OSU pigment discovery expanding new colours

OSU pigment discovery expanding to new colours

1:15 PM, 30th July 2011
OSU pigment discovery expanding to new colours
Crystalline structure of new pigments.

CORVALLIS, US: Chemists at Oregon State University have discovered that the same crystal structure they identified two years ago to create what may be the world’s best blue pigment can also be used with different elements to create other colours, with significant potential in the paint and pigment industries.

First on the list, appropriately, is a brilliant orange pigment - appropriate for the OSU Beavers whose team colours are black and orange. But the broader potential for these pigments, researchers said, is the ability to tweak essentially the same chemical structure in slightly different ways to create a whole range of new colours.

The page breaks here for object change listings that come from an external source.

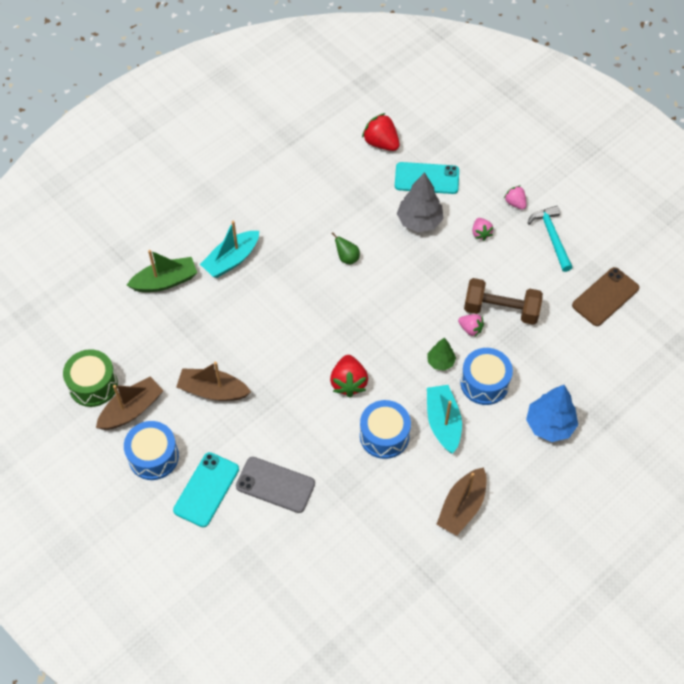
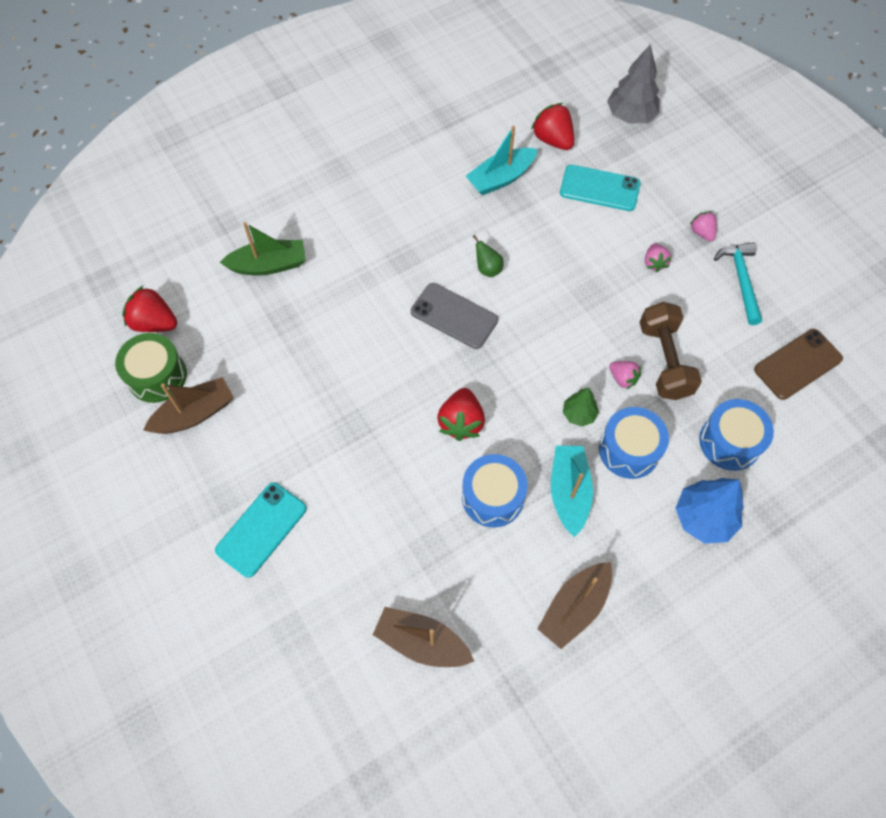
camera: 10 degrees right, 5 degrees up
(80, 343) = (154, 323): none -> red strawberry
(153, 456) = (207, 476): blue drum -> blue drum (729, 442)
(213, 391) = (296, 406): brown boat -> brown boat (422, 642)
(231, 260) = (351, 251): turquoise boat -> turquoise boat (501, 178)
(275, 485) = (346, 538): grey phone -> grey phone (454, 316)
(419, 221) = (582, 238): grey tree -> grey tree (630, 116)
(501, 310) = (664, 360): brown dumbbell -> brown dumbbell turned 60 degrees clockwise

These colour used in pigments may be safer to produce, durable and environmentally benign than many of those that now exist.

“The basic crystal structure we’re using for these pigments was known before, but no one had ever considered using it for any commercial purpose, including pigments,” said Mas Subramanian, the Milton Harris Professor of Materials Science, Department of Chemistry, OSU.

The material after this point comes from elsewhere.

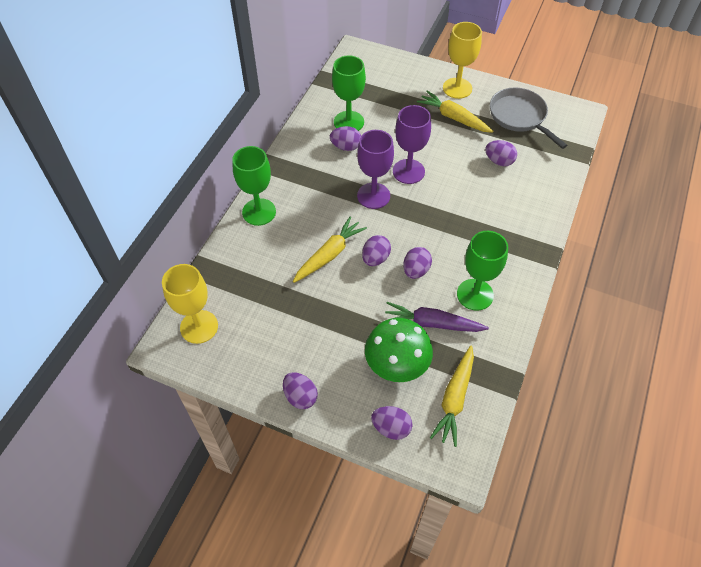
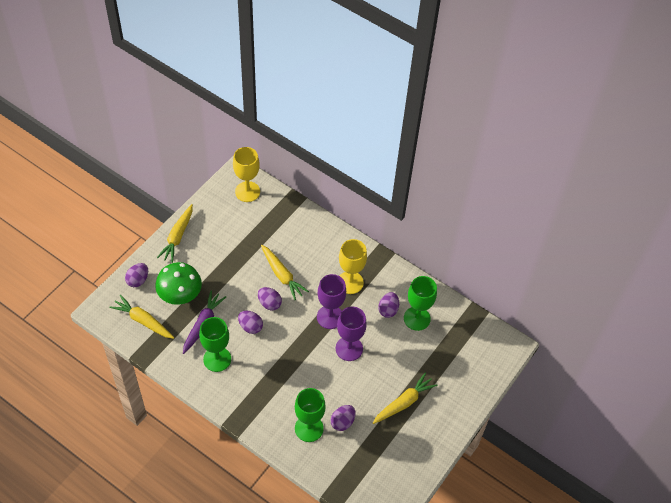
camera: 100 degrees right, 0 degrees up
(259, 212) = (335, 239): green goblet -> green goblet (309, 428)
(300, 396) = (177, 237): purple egg -> yellow carrot
(457, 88) = (442, 418): yellow goblet -> yellow goblet (350, 282)
(520, 117) = (392, 459): grey pan -> none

“All of these colours should share the same characteristics of being extremely stable, durable and resistant to heat and acid,” he said. “And they are based on the same crystal structure, so minor adjustments to the technology will produce different colours and high quality pigments.”

OSU has already applied for a patent on this technology, samples are now being tested by private industry and the latest findings were published recently in Inorganic Chemistry, a journal of the American Chemical Society. The research has been supported by the National Science Foundation.

This invention evolved from an accidental discovery in 2009 in an OSU lab, where Subramanian was exploring some manganese oxides. When a sample had been heated to almost 2,000 degree Fahrenheit, the compound turned a vivid blue.

It was found that this chemistry had interesting properties that affects the absorption of light and consequently its colour. So Subramanian and his research team, including OSU Professor Emeritus Art Sleight, quickly shifted their electronics research into what may become a revolution in the paint and pigment industry. Future applications may range from inkjet printers to automobiles or even ordinary house paint.

The work created, at first, a beautiful blue pigment, dating back to the Han dynasty in China, ancient Egyptians and Mayan culture. The scientists studied this unusual “Trigonal-bypyramidal co-ordination,” of crystalline structure, atoms that are combined in a certain five-part co-ordinated network. The scientists discovered that the same structure will produce other colours simply by substituting different elements.

“The new orange pigment is based on iron and we might use copper and titanium for a green pigment,” Subramanian said. “Yellow and deep brown should be possible, and we should be able to make a new red pigment. A lot of red pigments are now made with cadmium and mercury, which can be toxic.

“These should all be very attractive for commercial use,” he said.